• **Task description**: Quote every line of the records below verbatim, but leave the pictures out of your answer.

Start of Block

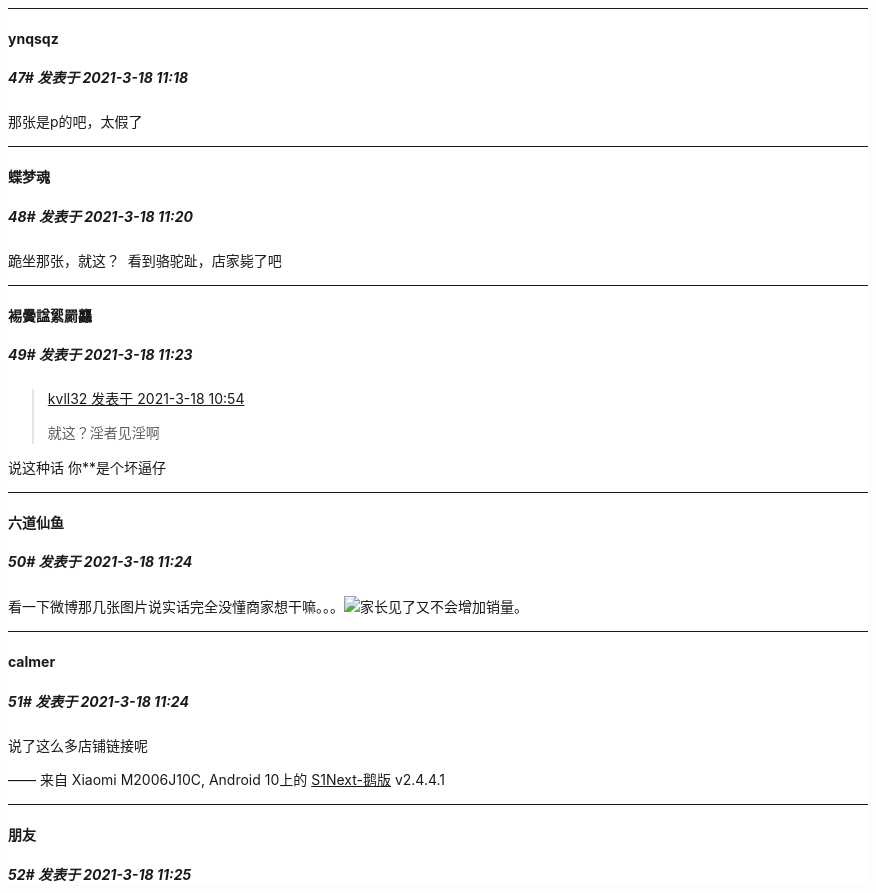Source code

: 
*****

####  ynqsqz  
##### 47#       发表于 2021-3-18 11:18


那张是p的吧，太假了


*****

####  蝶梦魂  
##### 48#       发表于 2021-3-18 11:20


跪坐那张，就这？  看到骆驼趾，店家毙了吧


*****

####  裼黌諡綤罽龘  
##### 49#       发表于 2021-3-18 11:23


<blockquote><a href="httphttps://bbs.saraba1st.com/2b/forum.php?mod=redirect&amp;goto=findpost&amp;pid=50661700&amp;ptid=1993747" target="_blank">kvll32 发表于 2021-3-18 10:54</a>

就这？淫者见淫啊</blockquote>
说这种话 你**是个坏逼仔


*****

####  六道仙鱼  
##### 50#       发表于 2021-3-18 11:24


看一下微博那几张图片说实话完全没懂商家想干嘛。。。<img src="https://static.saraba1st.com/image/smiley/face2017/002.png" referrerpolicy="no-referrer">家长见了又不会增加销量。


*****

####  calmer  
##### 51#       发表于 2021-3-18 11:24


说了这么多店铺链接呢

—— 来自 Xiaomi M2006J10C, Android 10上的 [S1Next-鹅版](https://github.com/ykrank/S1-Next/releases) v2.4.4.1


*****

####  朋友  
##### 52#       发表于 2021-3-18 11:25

End of Block

• **Response to the task**:
Source code

: 
*****

####  ynqsqz  
##### 47#       发表于 2021-3-18 11:18


那张是p的吧，太假了


*****

####  蝶梦魂  
##### 48#       发表于 2021-3-18 11:20


跪坐那张，就这？  看到骆驼趾，店家毙了吧


*****

####  裼黌諡綤罽龘  
##### 49#       发表于 2021-3-18 11:23


<blockquote><a href="httphttps://bbs.saraba1st.com/2b/forum.php?mod=redirect&amp;goto=findpost&amp;pid=50661700&amp;ptid=1993747" target="_blank">kvll32 发表于 2021-3-18 10:54</a>

就这？淫者见淫啊</blockquote>
说这种话 你**是个坏逼仔


*****

####  六道仙鱼  
##### 50#       发表于 2021-3-18 11:24


看一下微博那几张图片说实话完全没懂商家想干嘛。。。<img src="https://static.saraba1st.com/image/smiley/face2017/002.png" referrerpolicy="no-referrer">家长见了又不会增加销量。


*****

####  calmer  
##### 51#       发表于 2021-3-18 11:24


说了这么多店铺链接呢

—— 来自 Xiaomi M2006J10C, Android 10上的 [S1Next-鹅版](https://github.com/ykrank/S1-Next/releases) v2.4.4.1


*****

####  朋友  
##### 52#       发表于 2021-3-18 11:25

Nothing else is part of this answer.